Resonances in the voltage statistics and upcrossing rate of a minimal dendritic neuron model with a passive membrane

• Published in: Physical review. E Vol. 111; no. 5-1; p. 054406
• Main Authors: Gowers, Robert P, Richardson, Magnus J E
• Format: Journal Article
• Language: English
• Published: United States 01.05.2025
• Subjects: Action Potentials - physiology; Animals; Cell Membrane - metabolism; Cell Membrane - physiology; Dendrites - physiology; Models, Neurological; Neurons - cytology; Neurons - physiology
• ISSN: 2470-0053
• DOI: 10.1103/PhysRevE.111.054406

A dendritic neuron model subject to spatiotemporal fluctuating synaptic drive and a pointlike oscillating current stimulation is considered.
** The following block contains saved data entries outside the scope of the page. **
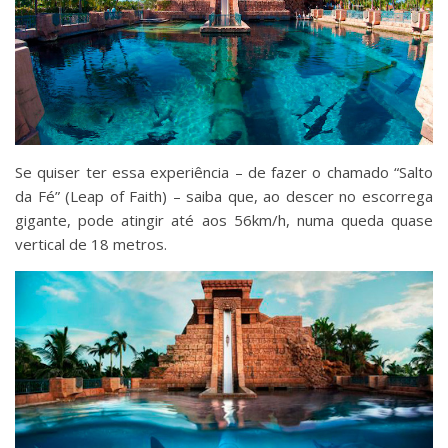
Se quiser ter essa experiência – de fazer o chamado “Salto
da Fé” (Leap of Faith) – saiba que, ao descer no escorrega
gigante, pode atingir até aos 56km/h, numa queda quase
vertical de 18 metros.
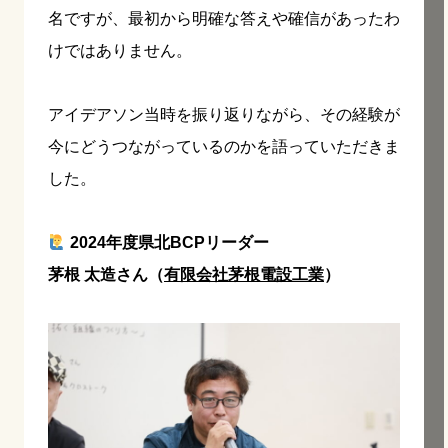
名ですが、最初から明確な答えや確信があったわ
けではありません。
アイデアソン当時を振り返りながら、その経験が
今にどうつながっているのかを語っていただきま
した。
2024年度県北BCPリーダー
茅根 太造さん（
有限会社茅根電設工業
）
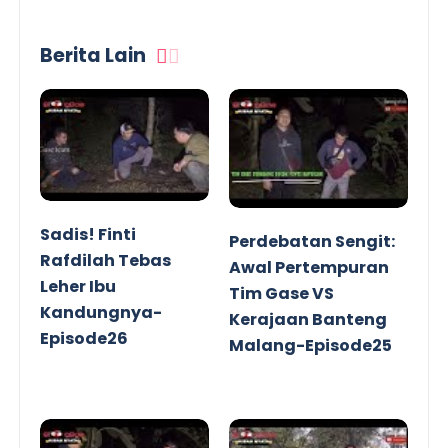
Berita Lain
Sadis! Finti
Perdebatan Sengit:
Rafdilah Tebas
Awal Pertempuran
Leher Ibu
Tim Gase VS
Kandungnya-
Kerajaan Banteng
Episode26
Malang-Episode25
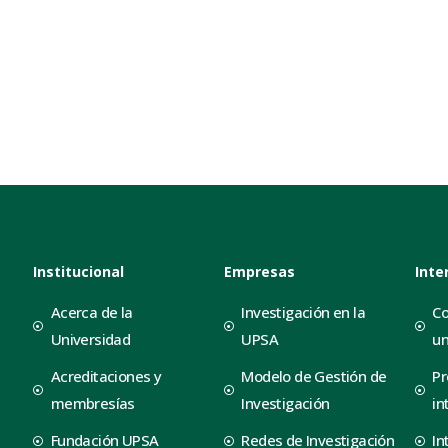
Institucional
Empresas
Inte
Acerca de la
Investigación en la
Co
Universidad
UPSA
un
Acreditaciones y
Modelo de Gestión de
Pr
membresías
Investigación
in
Fundación UPSA
Redes de Investigación
In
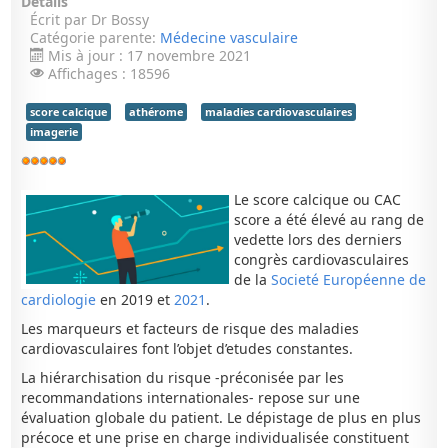
Détails
Écrit par
Dr Bossy
Catégorie parente:
Médecine vasculaire
Mis à jour : 17 novembre 2021
Affichages : 18596
score calcique
athérome
maladies cardiovasculaires
imagerie
Vote
utilisateur:
5
/
5
Le score calcique ou CAC
score a été élevé au rang de
vedette lors des derniers
congrès cardiovasculaires
de la
Societé Européenne de
cardiologie
en 2019 et
2021
.
Les marqueurs et facteurs de risque des maladies
cardiovasculaires font l’objet d’etudes constantes.
La hiérarchisation du risque -préconisée par les
recommandations internationales- repose sur une
évaluation globale du patient. Le dépistage de plus en plus
précoce et une prise en charge individualisée constituent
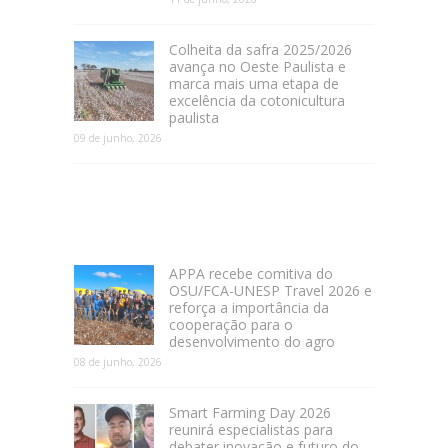
Colheita da safra 2025/2026
avança no Oeste Paulista e
marca mais uma etapa de
excelência da cotonicultura
paulista
09 de junho, 2026
APPA recebe comitiva do
OSU/FCA-UNESP Travel 2026 e
reforça a importância da
cooperação para o
desenvolvimento do agro
08 de junho, 2026
Smart Farming Day 2026
reunirá especialistas para
debater inovação e futuro do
Unlike for dendritic models that are statistically homogeneous in space, this experimentally plausible scenario allows for the electrotonic length constant to feature in quantities like the modulated firing rate as a function of the distance to current stimulation. The cable equation for the voltage is solved to find the modulated first- and second-order moments featuring the voltage and its rate of change. These are then used to calculate the frequency dependence of the firing-rate response in the upcrossing approximation as a function of the distance between a nominal soma and current stimulation. With an isopotential model as a reference, this minimal dendritic model exhibits some surprising features such as modulated first-order moments that grow with frequency. In addition, despite the model's passive membrane, the voltage moments and upcrossing rate exhibit frequency preferences in the form of resonances and troughs. These features are in the same class of morphological resonance phenomena previously seen in Purkinje cells and in models of cells driven by external electrical fields.